PCR Primers and Probes
Primers used were those designed for the Ion AmpliSeq™ Cancer Hotspot Panel v2 sequencing panel (Thermo Fisher Scientific, Paisley, UK). The sequences are as follows: KRAS forward primer 5’-CAAAGAATGGTCCTGCACCAGTAATAT-3’ and reverse 5’-AGGCCTGCTGAAAATGACTGAATATAA-3’. For the genomic region under investigation in KRAS, two TaqMan probes were designed to bind to the same genomic location, with one probe specific to the wild-type sequence, 5’-TTGGAGCTGGTGGCGT-3’, and one specific to the G12D mutation, 5’-TGGAGCTGATGGCGT-3’ (Thermo Fisher Scientific, Paisley, UK).
Droplet Digital PCR
All ddPCRs were conducted on a QX200 Droplet Digital PCR System (Bio-Rad, Watford, UK) using the manufacturer’s protocol and reagents. Thermal cycling conditions were as follows: 95°C for 10 min, 40 cycles of 95°C for 15 s and 60°C for 30 s, 90°C for 10 min. A no template control and a positive control were included in every assay. Analysis was performed according to manufacturer's instructions on QuantaSoft Software (Bio-Rad, Watford, UK).

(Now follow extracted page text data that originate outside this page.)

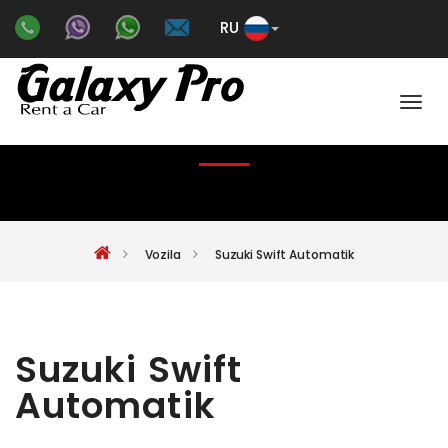
RU
Color
SUZUKI SWIFT AUTOMATIK
Vozila
Suzuki Swift Automatik
Suzuki Swift
Automatik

Quantitative Real-time PCR was performed on the StepOnePlus Real-Time PCR System (Applied Biosystems, Foster City, CA, USA) using TaqMan Fast Universal PCR Master Mix (Thermo Fisher Scientific, Paisley, UK). Thermal cycling conditions were as follows: 95°C for 10 min, 40 cycles of 95°C for 15 s and 60°C for 30 s. Reactions were conducted in triplicate, including a no template control and positive control. To account for non-detects in the qPCR data, Ct values >35 were replaced with a Ct of 35, which has been previously shown to reduce bias.
Ion Torrent NGS Protocol
Library generation followed the protocol described in the Ion AmpliSeq Library Kit 2.0 User Guide using the Ion AmpliSeq Cancer Hotspot Panel v2 primer pool, comprising 207 amplicons covering approximately 2,800 COSMIC mutations from 50 oncogenes and tumor suppressor genes. The relevant PNA clamps were added at a concentration of 10 µM per PNA clamp, before the initial multiplex PCR amplification with the primer pool. Two NGS runs were performed on 316v2 chips on an Ion Torrent PGM. These runs consisted of an unmodified run and an NGS run with a KRAS WT PNA clamp. Base calls, PCR duplicate removal and quality control analysis occurred on an Ion Torrent server using tools from the Ion Torrent Suite (v4.0-r76860). Sequencing reads were aligned to the reference human genome 19 (hg19) using the Torrent Mapping Alignment Program (TMAP). Variant calling was performed using the Torrent Server variantCaller plug-in (v188.8.131.52). The experimental protocols and raw data were deposited in ArrayExpress under accession E-MTAB-5718.
DNA Reference Sample
The reference sample used was the “Tru-Q 7 (1.3% Tier) Reference Standard” (Horizon Diagnostics, Cambridge, UK). This pooled DNA contained mutations at a range of frequencies (1.0 to 30.0%), with the majority of ddPCR-verified mutations having an allelic frequency (AF) of 1.3%.
Patient DNA Sample
Blood sample collection from an advanced non-small cell lung cancer patient was conducted in accordance with the Declaration of Helsinki. The study protocol was approved by the relevant Ethics Committee. All patients gave written informed consent prior to participation. Blood was taken by venepuncture into K2-EDTA-containing collection tubes (BD Biosciences, San Jose, CA, USA) and processed for cfDNA isolation as described in Page and colleagues.